* [Data for this exercise]:
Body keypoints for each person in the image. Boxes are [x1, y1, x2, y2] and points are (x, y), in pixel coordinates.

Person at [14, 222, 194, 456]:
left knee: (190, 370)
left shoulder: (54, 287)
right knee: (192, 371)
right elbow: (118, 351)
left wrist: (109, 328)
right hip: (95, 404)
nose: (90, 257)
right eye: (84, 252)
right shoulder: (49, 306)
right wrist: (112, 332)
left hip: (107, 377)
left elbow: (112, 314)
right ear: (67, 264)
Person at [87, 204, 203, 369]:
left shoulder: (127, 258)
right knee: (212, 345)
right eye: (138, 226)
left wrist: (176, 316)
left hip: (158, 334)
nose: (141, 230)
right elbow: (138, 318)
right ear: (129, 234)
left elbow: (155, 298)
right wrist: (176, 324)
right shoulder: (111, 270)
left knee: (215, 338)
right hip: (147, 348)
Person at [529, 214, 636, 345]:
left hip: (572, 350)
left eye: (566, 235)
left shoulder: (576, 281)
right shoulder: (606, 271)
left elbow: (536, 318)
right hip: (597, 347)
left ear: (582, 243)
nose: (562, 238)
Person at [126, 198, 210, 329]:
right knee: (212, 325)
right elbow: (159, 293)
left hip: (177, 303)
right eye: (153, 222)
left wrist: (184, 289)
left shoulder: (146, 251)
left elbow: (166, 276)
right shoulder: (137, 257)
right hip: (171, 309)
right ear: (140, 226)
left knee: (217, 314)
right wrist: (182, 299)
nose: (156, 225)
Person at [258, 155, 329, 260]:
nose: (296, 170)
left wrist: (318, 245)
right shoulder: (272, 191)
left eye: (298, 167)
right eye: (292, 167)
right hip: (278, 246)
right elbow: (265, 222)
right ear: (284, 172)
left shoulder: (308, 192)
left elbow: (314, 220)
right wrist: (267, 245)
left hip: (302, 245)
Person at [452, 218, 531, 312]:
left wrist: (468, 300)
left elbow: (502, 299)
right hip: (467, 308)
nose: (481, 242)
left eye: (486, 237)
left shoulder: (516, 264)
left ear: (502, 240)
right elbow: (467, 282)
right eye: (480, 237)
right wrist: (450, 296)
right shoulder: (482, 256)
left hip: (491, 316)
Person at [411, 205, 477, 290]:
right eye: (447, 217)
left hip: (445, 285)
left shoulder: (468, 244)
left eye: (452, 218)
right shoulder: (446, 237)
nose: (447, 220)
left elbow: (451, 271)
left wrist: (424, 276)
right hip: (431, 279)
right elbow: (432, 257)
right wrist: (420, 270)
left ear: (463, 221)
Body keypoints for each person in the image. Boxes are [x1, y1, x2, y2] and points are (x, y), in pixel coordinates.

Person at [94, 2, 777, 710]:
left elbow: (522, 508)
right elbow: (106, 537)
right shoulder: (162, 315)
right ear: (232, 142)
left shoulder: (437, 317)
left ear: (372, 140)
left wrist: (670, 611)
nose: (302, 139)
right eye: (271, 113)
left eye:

* [Assigned task]:
Every line from the first entry to the line containing "left ear: (463, 221)" should be transcribed exactly, and nothing beyond it.

* [Result]:
Body keypoints for each person in the image. Boxes are [x1, y1, x2, y2] and points are (x, y), in pixel coordinates.

Person at [14, 222, 194, 456]:
left knee: (190, 370)
left shoulder: (54, 287)
right knee: (192, 371)
right elbow: (118, 351)
left wrist: (109, 328)
right hip: (95, 404)
nose: (90, 257)
right eye: (84, 252)
right shoulder: (49, 306)
right wrist: (112, 332)
left hip: (107, 377)
left elbow: (112, 314)
right ear: (67, 264)
Person at [87, 204, 203, 369]:
left shoulder: (127, 258)
right knee: (212, 345)
right eye: (138, 226)
left wrist: (176, 316)
left hip: (158, 334)
nose: (141, 230)
right elbow: (138, 318)
right ear: (129, 234)
left elbow: (155, 298)
right wrist: (176, 324)
right shoulder: (111, 270)
left knee: (215, 338)
right hip: (147, 348)
Person at [529, 214, 636, 345]:
left hip: (572, 350)
left eye: (566, 235)
left shoulder: (576, 281)
right shoulder: (606, 271)
left elbow: (536, 318)
right hip: (597, 347)
left ear: (582, 243)
nose: (562, 238)
Person at [126, 198, 210, 329]:
right knee: (212, 325)
right elbow: (159, 293)
left hip: (177, 303)
right eye: (153, 222)
left wrist: (184, 289)
left shoulder: (146, 251)
left elbow: (166, 276)
right shoulder: (137, 257)
right hip: (171, 309)
right ear: (140, 226)
left knee: (217, 314)
right wrist: (182, 299)
nose: (156, 225)
Person at [258, 155, 329, 260]:
nose: (296, 170)
left wrist: (318, 245)
right shoulder: (272, 191)
left eye: (298, 167)
right eye: (292, 167)
right hip: (278, 246)
right elbow: (265, 222)
right ear: (284, 172)
left shoulder: (308, 192)
left elbow: (314, 220)
right wrist: (267, 245)
left hip: (302, 245)
Person at [452, 218, 531, 312]:
left wrist: (468, 300)
left elbow: (502, 299)
right hip: (467, 308)
nose: (481, 242)
left eye: (486, 237)
left shoulder: (516, 264)
left ear: (502, 240)
right elbow: (467, 282)
right eye: (480, 237)
right wrist: (450, 296)
right shoulder: (482, 256)
left hip: (491, 316)
Person at [411, 205, 477, 290]:
right eye: (447, 217)
left hip: (445, 285)
left shoulder: (468, 244)
left eye: (452, 218)
right shoulder: (446, 237)
nose: (447, 220)
left elbow: (451, 271)
left wrist: (424, 276)
right hip: (431, 279)
right elbow: (432, 257)
right wrist: (420, 270)
left ear: (463, 221)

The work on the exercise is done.